The plan is to build new weapons that can hit a target half a world away in under an hour. Defense contractors concerned about the shrinking market for long-range missiles began promoting this to George W. Bush's Defense Department, where it was rejected as unworkable. Now, as they take steps to reduce the U.S. reliance on conventional nuclear weapons, Obama defense officials are resurrecting it.
Would such a system even work? The
diagram of the concept is almost a
Rube Goldberg scheme: an intercontinental ballistic missile (ICBM) launches and releases a space plane that glides through the atmosphere and flies to strike area where it drops a bomb on target. A more complete schematic would include other necessary features like a heat shield that would try to stop the glider from melting on re-entry as it screams in much faster than the space shuttle. Proponents of the program say it will rely on "cutting-edge technology." (Read: "We don't know how to do it.")

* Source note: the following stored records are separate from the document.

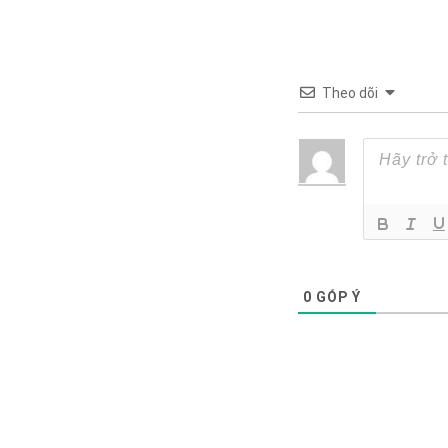
Theo dõi
0
GÓP Ý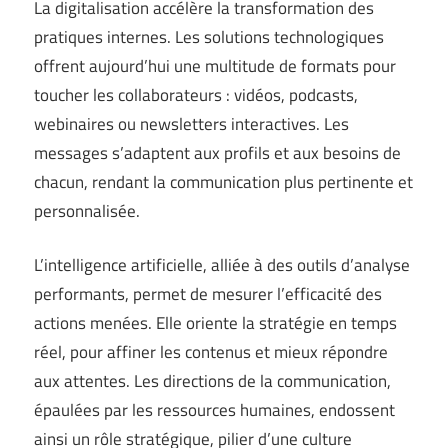
La digitalisation accélère la transformation des
pratiques internes. Les solutions technologiques
offrent aujourd’hui une multitude de formats pour
toucher les collaborateurs : vidéos, podcasts,
webinaires ou newsletters interactives. Les
messages s’adaptent aux profils et aux besoins de
chacun, rendant la communication plus pertinente et
personnalisée.
L’intelligence artificielle, alliée à des outils d’analyse
performants, permet de mesurer l’efficacité des
actions menées. Elle oriente la stratégie en temps
réel, pour affiner les contenus et mieux répondre
aux attentes. Les directions de la communication,
épaulées par les ressources humaines, endossent
ainsi un rôle stratégique, pilier d’une culture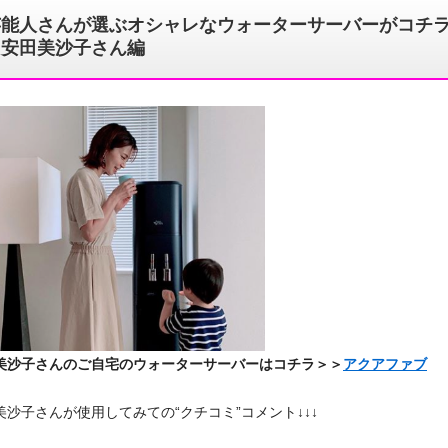
芸能人さんが選ぶオシャレなウォーターサーバーがコチ
＞安田美沙子さん編
美沙子さんのご自宅のウォーターサーバーはコチラ＞＞
アクアファブ
美沙子さんが使用してみての“クチコミ”コメント↓↓↓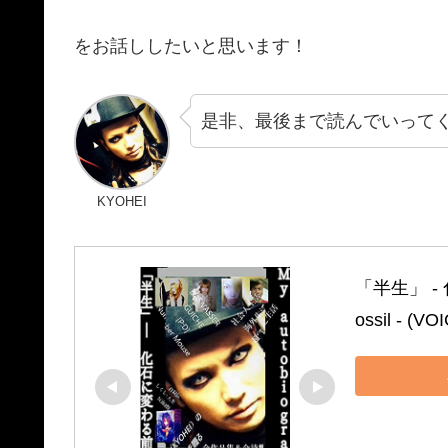
をお話ししたいと思います！
是非、最後まで読んでいって
KYOHEI
「半生」 ‐ 化石
ossil ‐ (V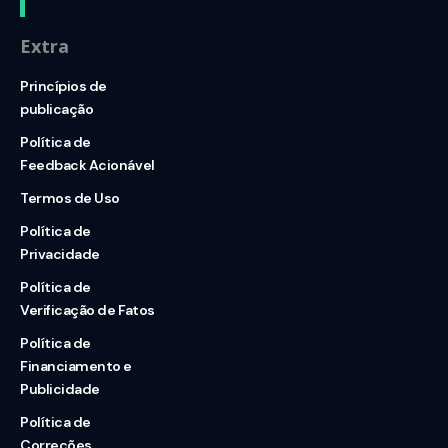
Extra
Princípios de
publicação
Política de
Feedback Acionável
Termos de Uso
Política de
Privacidade
Política de
Verificação de Fatos
Política de
Financiamento e
Publicidade
Política de
Correções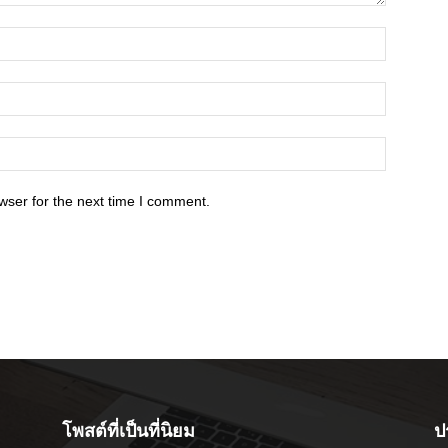
wser for the next time I comment.
โพสต์ที่เป็นที่นิยม
ป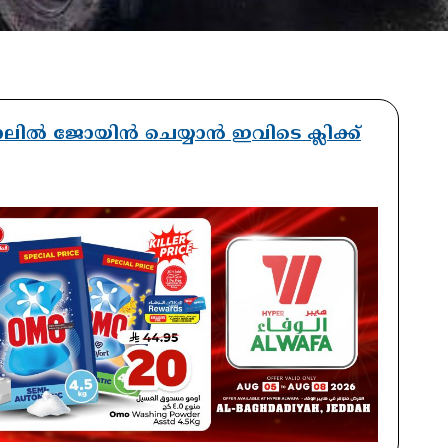
ാനലിൽ ജോയിൻ ചെയ്യാൻ ഇവിടെ ക്ലിക്ക്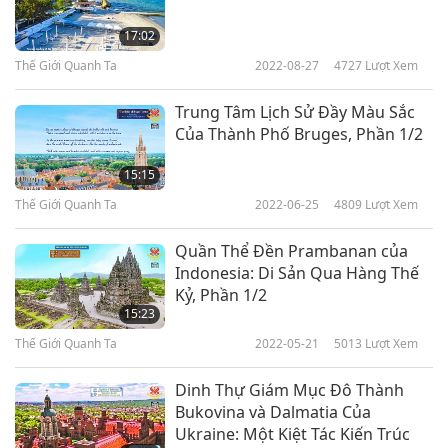
17:02
Thế Giới Quanh Ta
2022-08-27
4727
Lượt Xem
Trung Tâm Lịch Sử Đầy Màu Sắc
Của Thành Phố Bruges, Phần 1/2
15:15
Thế Giới Quanh Ta
2022-06-25
4809
Lượt Xem
Quần Thể Đền Prambanan của
Indonesia: Di Sản Qua Hàng Thế
Kỷ, Phần 1/2
15:23
Thế Giới Quanh Ta
2022-05-21
5013
Lượt Xem
Dinh Thự Giám Mục Đô Thành
Bukovina và Dalmatia Của
Ukraine: Một Kiệt Tác Kiến Trúc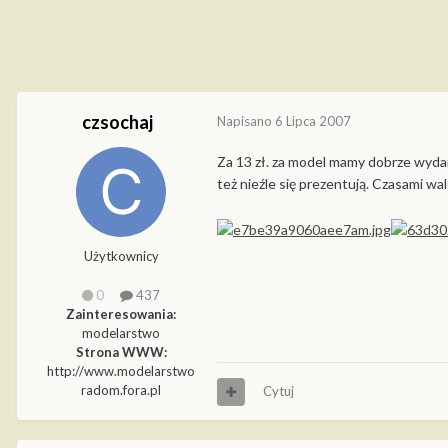
czsochaj
Napisano
6 Lipca 2007
Za 13 zł. za model mamy dobrze wydane
też nieźle się prezentują. Czasami wa
Użytkownicy
0
437
Zainteresowania:
modelarstwo
Strona WWW:
http://www.modelarstwo
radom.fora.pl
Cytuj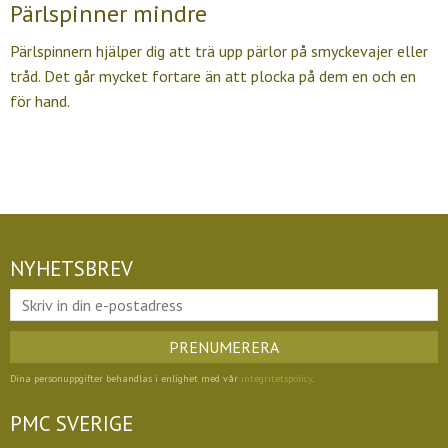
Pärlspinner mindre
Pärlspinnern hjälper dig att trä upp pärlor på smyckevajer eller
tråd. Det går mycket fortare än att plocka på dem en och en
för hand.
NYHETSBREV
PRENUMERERA
Dina personuppgifter behandlas i enlighet med vår
integritetspolicy
.
PMC SVERIGE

It is not that America hasn't tried. This program is basically another version of the now discredited "space plane" -- a pipe dream that, as nonproliferation analyst
Dennis Gormley notes, the United States has been chasing for decades. In 2001, President Ronald Reagan's former missile-defense chief, Henry Cooper, told a congressional panel that, after three decades of work and $4 billion in development, the U.S. program had only produced "one crashed vehicle, a
hangar queen, some drop-test articles, and static displays." Now the contractors have repackaged the idea and are re-peddling it to the Pentagon.
But does the United States need this capability? No. It is difficult to imagine a scenario in which the United States would use this weapon. The Pentagon has better weapons in its arsenal that, if updated, could accomplish long-range strikes. Joint Chiefs of Staff Vice Chairman Gen. James Cartwright favors using modern, precision-guided conventional munitions to replace nuclear weapons now assigned to such missions. He's right.
The United States is currently fighting two wars against enemies with no air defenses, planes, or ships. The terrorists and insurgents on the other side are effectively handled by ground forces, tactical air forces, and, increasingly, drones. Drones are already deployed, and they can track and kill fleeting targets. Why would the U.S. military need to launch a missile from California to deliver a bomb to a cave in Afghanistan, when it already has drones on bases, ready to drop a bomb within minutes?
For the global strike scheme to work, it would require unmanned aerial vehicles (UAVs) to track fleeting targets and relay information to the space plane. Without the intelligence the mility would not know what to shoot the missile at, nor be able to hit it. But if the drones are already on the target, who needs an ICBM? If the Pentagon needs more ordnance on targets, it can further develop and deploy the longer-range UAVs it already has, such as
the Global Hawk.
Then there is the unpleasant matter of the bill. The Global Strike Program could be the most expensive bomb America has ever built. There are no accurate cost estimates for the program, largely because the technology is unproven. Even if the program comes in at a bargain price of $10 billion and fields 10 missiles -- which is about what is under consideration -- each missile with its tiny payload could easily go over $1 billion each. By comparison, the MX missile program cost approximately
$30 billion (in 2010 dollars) for 50 deployed missiles, but each one carried 10 nuclear warheads.
At a time when Congress and the public are railing against deficit spending, is this really the time to start new, untested programs that will siphon funds away from true military needs? Let's be honest. U.S. soldiers do not need this capability, especially at a time when they could use better armor in battle and better health care when they return home.
Finally, the reason Bush officials abandoned this idea was that they realized Russian concerns about the weapon were true: How would another country know if the ICBM launch they detected was conventional or nuclear? They wouldn't. There is no sure way around this problem.
As Noah Shachtman’s at
Wired's
Danger Room blog
notes,lthough the United States needs more capability against terrorist targets, "relying on conventional ICBMs to do the job, and risking a nuclear showdown, is just plain crazy." There are better, cheaper ways to give our troops the weapons they need.